- _PASSAGE GIVEN_:
◇ ◇ ◇ ◇

There is no doubt that Salesforce has a first-mover advantage. They released their software four years before Microsoft and even then, Microsoft did not have a hostable solution until 2007. It will not be until the end of the year that Microsoft will be offering their product internationally and hosted by themselves. If we assume nothing is going to change, it is not obvious how, when, or if Dynamics CRM will catch up.

However, markets are finite, Microsoft have deep pockets, they are notorious for leveraging the ‘stack’ to sell in other Microsoft products and they will soon have a product that competes in the same market as Salesforce. If nothing else, the next 18 months should make for very interesting times.

Wednesday, July 21, 2010

Book Review: Teach Yourself Microsoft Dynamics CRM 4 in 24 Hours


This is the second book SAMS asked me to review, authored by Anne ‘The CRM Lady’ Stanton. Again, the only compensation for the review is the book itself. In terms of knowing Anne, she is someone most of the CRM MVPs know given she used to be one, although I’ve only met her once at Convergence where she presented, at Microsoft’s invitation, on the benefits of the xRM platform for business.

I did indirectly assist Guy Riddle with the chapter on security (Chapter 5), bouncing ideas for subject matter (the writing was all his though). Also, I just discovered, I was quoted at the end of Chapter 1 from my What is CRM? post. We at least know Anne uses great references and has excellent tastes in blogs ;)

◇ ◇ ◇ ◇

Lines of data:
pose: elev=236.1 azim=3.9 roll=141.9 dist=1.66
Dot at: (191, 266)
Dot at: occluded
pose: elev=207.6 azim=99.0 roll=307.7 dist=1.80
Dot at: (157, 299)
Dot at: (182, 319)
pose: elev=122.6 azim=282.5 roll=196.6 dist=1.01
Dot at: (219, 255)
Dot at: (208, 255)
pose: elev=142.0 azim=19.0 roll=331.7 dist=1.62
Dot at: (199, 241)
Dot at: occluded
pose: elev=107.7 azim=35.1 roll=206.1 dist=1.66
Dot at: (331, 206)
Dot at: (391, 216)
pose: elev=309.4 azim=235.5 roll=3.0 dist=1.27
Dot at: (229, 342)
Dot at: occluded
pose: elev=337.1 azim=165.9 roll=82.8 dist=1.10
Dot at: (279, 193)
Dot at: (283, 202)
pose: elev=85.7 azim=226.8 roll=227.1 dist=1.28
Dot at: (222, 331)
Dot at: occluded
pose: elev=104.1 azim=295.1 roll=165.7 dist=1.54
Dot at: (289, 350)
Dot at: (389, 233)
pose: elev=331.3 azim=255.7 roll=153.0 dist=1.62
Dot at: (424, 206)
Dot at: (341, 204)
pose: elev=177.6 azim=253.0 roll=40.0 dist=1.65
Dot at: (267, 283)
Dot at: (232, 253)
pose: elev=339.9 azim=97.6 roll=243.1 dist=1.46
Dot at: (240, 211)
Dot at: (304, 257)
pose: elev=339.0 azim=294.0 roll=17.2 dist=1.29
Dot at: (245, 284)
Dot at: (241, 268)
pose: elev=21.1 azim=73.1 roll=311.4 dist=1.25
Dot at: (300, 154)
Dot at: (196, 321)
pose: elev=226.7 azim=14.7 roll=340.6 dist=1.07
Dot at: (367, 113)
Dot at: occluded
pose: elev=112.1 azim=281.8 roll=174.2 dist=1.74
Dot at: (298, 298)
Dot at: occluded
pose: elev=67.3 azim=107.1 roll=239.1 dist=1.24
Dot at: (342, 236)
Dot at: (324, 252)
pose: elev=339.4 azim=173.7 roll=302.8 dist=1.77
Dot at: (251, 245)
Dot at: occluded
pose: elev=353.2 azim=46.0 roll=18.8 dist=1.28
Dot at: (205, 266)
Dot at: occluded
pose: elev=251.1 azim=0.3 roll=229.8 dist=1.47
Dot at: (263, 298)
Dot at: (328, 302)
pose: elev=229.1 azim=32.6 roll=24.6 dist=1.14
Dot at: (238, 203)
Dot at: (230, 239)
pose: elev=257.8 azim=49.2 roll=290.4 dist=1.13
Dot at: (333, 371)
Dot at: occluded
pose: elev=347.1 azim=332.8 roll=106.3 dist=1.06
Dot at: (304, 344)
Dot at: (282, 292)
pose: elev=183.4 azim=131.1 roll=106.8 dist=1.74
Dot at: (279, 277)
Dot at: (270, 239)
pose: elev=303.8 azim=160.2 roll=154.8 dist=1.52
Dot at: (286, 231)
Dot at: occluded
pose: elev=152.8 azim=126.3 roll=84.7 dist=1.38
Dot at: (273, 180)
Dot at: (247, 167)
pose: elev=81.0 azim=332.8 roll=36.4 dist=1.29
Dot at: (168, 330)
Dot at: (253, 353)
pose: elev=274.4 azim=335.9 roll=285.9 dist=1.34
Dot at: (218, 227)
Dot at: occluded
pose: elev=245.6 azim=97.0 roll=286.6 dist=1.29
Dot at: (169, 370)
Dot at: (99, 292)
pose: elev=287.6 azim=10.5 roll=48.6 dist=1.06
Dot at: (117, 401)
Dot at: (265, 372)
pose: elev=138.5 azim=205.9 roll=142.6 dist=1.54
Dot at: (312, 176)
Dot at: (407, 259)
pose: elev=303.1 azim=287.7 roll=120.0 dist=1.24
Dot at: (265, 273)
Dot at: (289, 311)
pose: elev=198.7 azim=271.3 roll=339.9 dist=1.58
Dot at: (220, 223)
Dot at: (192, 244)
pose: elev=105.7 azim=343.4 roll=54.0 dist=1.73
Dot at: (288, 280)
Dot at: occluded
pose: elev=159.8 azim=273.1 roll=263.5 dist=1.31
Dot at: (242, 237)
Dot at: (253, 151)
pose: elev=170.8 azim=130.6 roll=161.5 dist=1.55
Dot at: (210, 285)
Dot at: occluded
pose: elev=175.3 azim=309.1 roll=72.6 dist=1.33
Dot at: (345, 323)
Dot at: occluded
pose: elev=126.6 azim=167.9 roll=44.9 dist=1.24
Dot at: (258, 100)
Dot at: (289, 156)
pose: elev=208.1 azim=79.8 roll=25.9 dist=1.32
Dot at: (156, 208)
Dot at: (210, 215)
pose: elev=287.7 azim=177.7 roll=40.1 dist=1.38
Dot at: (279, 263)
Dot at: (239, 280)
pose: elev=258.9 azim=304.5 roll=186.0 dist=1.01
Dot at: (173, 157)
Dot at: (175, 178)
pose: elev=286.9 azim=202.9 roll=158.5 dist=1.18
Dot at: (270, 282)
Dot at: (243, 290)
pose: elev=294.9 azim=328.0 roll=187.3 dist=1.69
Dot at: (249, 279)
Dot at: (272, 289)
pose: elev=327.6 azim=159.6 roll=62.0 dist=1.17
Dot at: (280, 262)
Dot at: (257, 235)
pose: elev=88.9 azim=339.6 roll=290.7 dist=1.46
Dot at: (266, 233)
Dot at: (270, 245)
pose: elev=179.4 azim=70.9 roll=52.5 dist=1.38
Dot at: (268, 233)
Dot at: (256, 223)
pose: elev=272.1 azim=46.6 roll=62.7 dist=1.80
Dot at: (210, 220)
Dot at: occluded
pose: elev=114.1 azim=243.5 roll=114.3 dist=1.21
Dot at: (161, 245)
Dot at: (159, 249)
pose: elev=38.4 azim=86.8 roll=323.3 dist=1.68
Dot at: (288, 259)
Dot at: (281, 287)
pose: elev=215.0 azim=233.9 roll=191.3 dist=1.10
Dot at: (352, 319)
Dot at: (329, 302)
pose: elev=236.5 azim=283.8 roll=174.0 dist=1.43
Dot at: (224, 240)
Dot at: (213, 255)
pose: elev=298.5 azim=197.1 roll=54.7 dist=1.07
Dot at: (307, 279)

◇ ◇ ◇ ◇

- _WHAT IS ASKED_:
#1 According to the blog excerpt, why does Salesforce have a first-mover advantage over Microsoft? Answer in one to three sentences.
#2 Reproduce the stretch of the blog excerpt from "Book Review: Teach" through "platform for business.".
The listing is separate material and not part of the blog excerpt.

- _SOLUTIONS TO THE PROBLEMS_:
#1 Salesforce released its software four years before Microsoft did. Even after that, Microsoft did not have a hostable solution until 2007.

#2
Book Review: Teach Yourself Microsoft Dynamics CRM 4 in 24 Hours


This is the second book SAMS asked me to review, authored by Anne ‘The CRM Lady’ Stanton. Again, the only compensation for the review is the book itself. In terms of knowing Anne, she is someone most of the CRM MVPs know given she used to be one, although I’ve only met her once at Convergence where she presented, at Microsoft’s invitation, on the benefits of the xRM platform for business.